ANET is the cleaner way to express the AI capex trade because it sits one layer above model winners: hyperscalers can slow GPU orders before they stop buying networking gear that keeps clusters usable. That makes its revenue stream less cyclical than the market treats it, and the cash-rich, near-debt-free balance sheet gives it optionality to outspend rivals on performance and software features without compromising margins. The more important second-order effect is competitive pressure on legacy networking vendors; if AI fabrics remain proprietary and performance-driven, Cisco’s installed base becomes a weaker moat than headline market share suggests. The near-term risk is not fundamental but positioning. With the stock already extended and breaking toward highs, the next 4-8 weeks are likely to be driven by any capex commentary from Microsoft/Meta rather than Arista’s own execution.
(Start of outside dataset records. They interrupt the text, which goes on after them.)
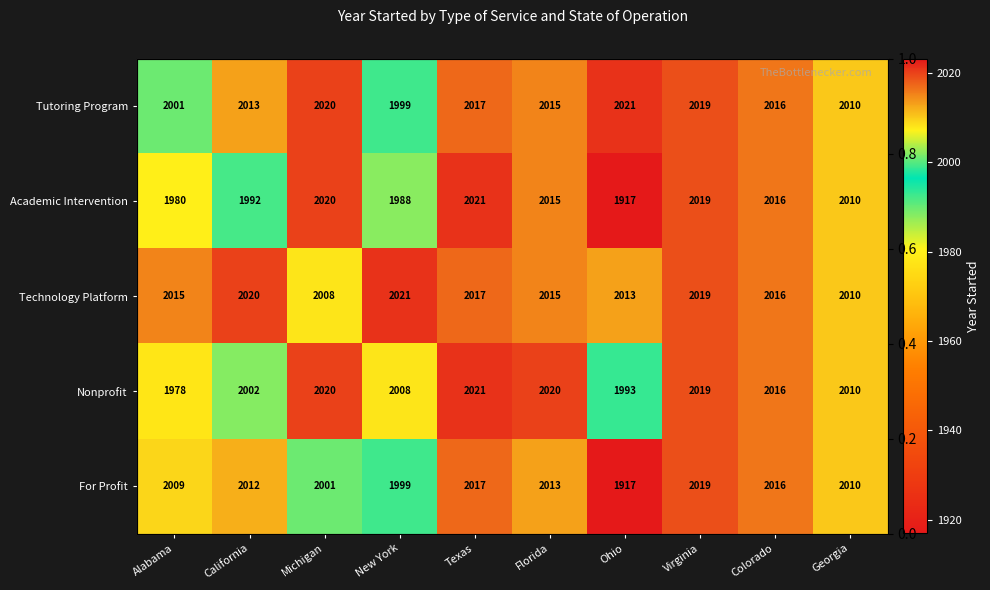

Rank the series at Colorado from lowest to highest value.

Tutoring Program, Academic Intervention, Technology Platform, Nonprofit, For Profit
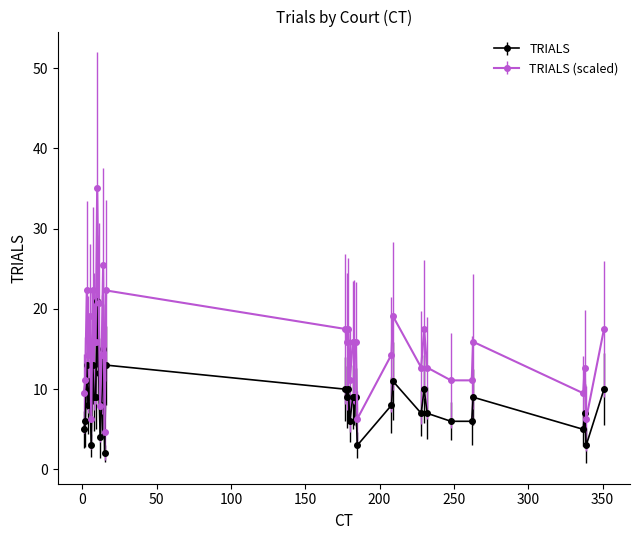

Which series has the largest total across all categories?

TRIALS (scaled)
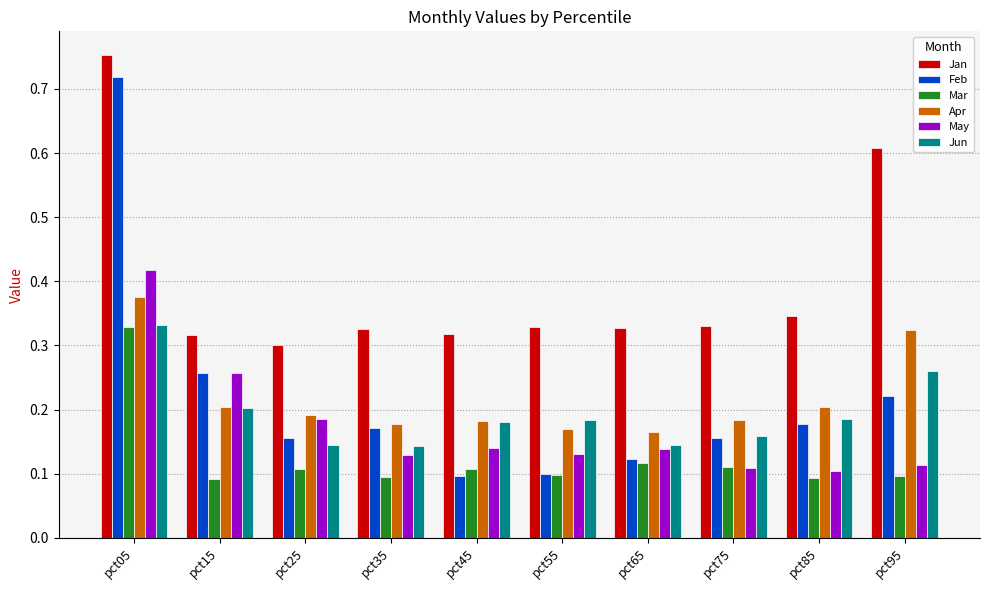

At which label does May reach its peak?

pct05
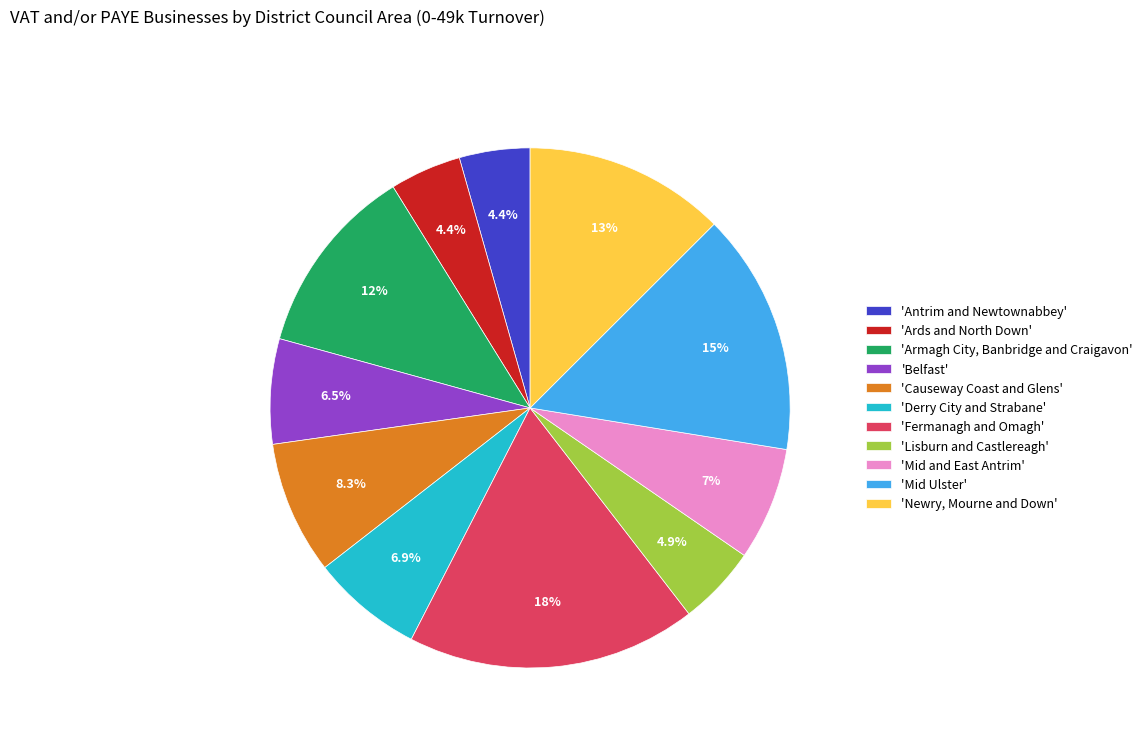

What is the ratio of the value at 'Fermanagh and Omagh' to the value at 'Derry City and Strabane'?

2.6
If hyperscaler spend pauses or shifts from network buildout to inference optimization, ANET can de-rate quickly because the multiple already embeds a long runway; that said, the 2026-27 growth profile should keep dips buyable unless order growth visibly inflects down. FLNC is the opposite setup: the bear case is less about the renewable transition failing and more about capital intensity outrunning operating leverage. In a market that still wants to own ‘AI power’ exposure, FLNC risks being a financing-sensitive laggard—any delay in profitability or dilution event can overwhelm top-line growth. The subtle read-through is favorable for better-capitalized grid and power-enablement names, since utilities and hyperscalers still need storage but may prefer vendors with stronger balance sheets and delivery certainty. HD/LOW/FND look like a slow-burn share-shift story rather than a macro call. Stable margins imply they are defending profit dollars while demand remains mediocre, which usually means the best trading opportunity is relative, not absolute: winners are likely the operators with faster Pro conversion and better supply-chain integration, while undercapitalized specialty retailers may see margin pressure if promotions re-accelerate. The consensus may be underestimating how little growth is needed for operating leverage to kick in if housing/remodeling activity stabilizes; that creates upside asymmetry in the next 2-3 quarters, but not a chaseable breakout today.